Located in the old Siekmann and Moule wheat store built in 1859, the oldest building still standing in Saddleworth and once the largest store north of Gawler, the museum houses and maintains the history of Saddleworth and the nearby towns of Waterloo, Marrabel and Manoora.
Extended in 1873, the original store also housed the town’s first Post Office while the National Bank operated from one room. Today the museum is community-owned and operated by the Saddleworth & Districts Historical Society. It pays tribute to many communities that have long since disappeared.
There is a large collection of memorabilia and ephemera relating to various organisations and farming communities.
- Post Office, both in Saddleworth and the surrounding district.
- Honour Rolls, trophies and award certificates.
- RSL – an impressive collection.
- Memorabilia from the early years of several local clubs and organisations.
- Domestic kitchen and laundry items. Wonderful crockery collection.
- Hospital and medical display.
Highlights of interest include early 1920’s dishwasher used on nearby Drumcalpin station, a cylindrical shaped fridge and a rare Symphonioa which is an earlier example of a mechanical juke box from the Marrabel Hotel.

List of tasks:
**A.** Answer these questions from the Saddleworth museum text:
(i) In what year was the wheat store that houses the museum built?
(ii) Which organization operates the museum today?
(iii) Where did the rare Symphonioa come from?
**B.** Which collection areas appear in the dash-marked lines of the Saddleworth museum text?
**C.** Extend the Saddleworth museum text from where it stops.
The items that follow have no connection to the Saddleworth museum text.

Records supplied:

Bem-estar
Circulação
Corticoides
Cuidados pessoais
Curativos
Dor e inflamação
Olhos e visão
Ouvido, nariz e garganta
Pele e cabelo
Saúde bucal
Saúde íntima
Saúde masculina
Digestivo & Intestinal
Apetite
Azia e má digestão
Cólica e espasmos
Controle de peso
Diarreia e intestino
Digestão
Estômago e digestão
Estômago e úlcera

Responses in order:
**A.**
(i) 1859
(ii) The Saddleworth & Districts Historical Society
(iii) The Marrabel Hotel

**B.**
- Post Office, both in Saddleworth and the surrounding district
- Honour Rolls, trophies and award certificates
- RSL
- Memorabilia from the early years of several local clubs and organisations
- Domestic kitchen and laundry items, including a crockery collection
- Hospital and medical display

**C.**
At the rear of the museum there is an undercover area which combines a wide range of further household equipment and memorabilia. A Mallee sheep pen and Black Smith display lead through to an extensive tool and machinery collection, including horse drawn buggies and wagons, tractors and implements. Larger farm machinery and bulky items are housed in a large new shed at the very rear of the property.
Saddleworth is a small town in the Mid North region of South Australia, in the Gilbert Valley, approximately 100 kilometres north of Adelaide. Its name is derived from the home of the first settler, Englishman James Masters who took up an area of land from Riverton to Saddleworth and Auburn as a sheep run in 1840. He built his house approximately 1 km north of Riverton and called it Saddleworth Lodge, named after his former hometown of Saddleworth, in the West Riding of Yorkshire.
With discovery of copper at Burra, Saddleworth became one of a number of small towns along routes used transport the copper to Adelaide. Each of the towns was approximately 7 miles apart, about as far as the bullock teams could travel in a day.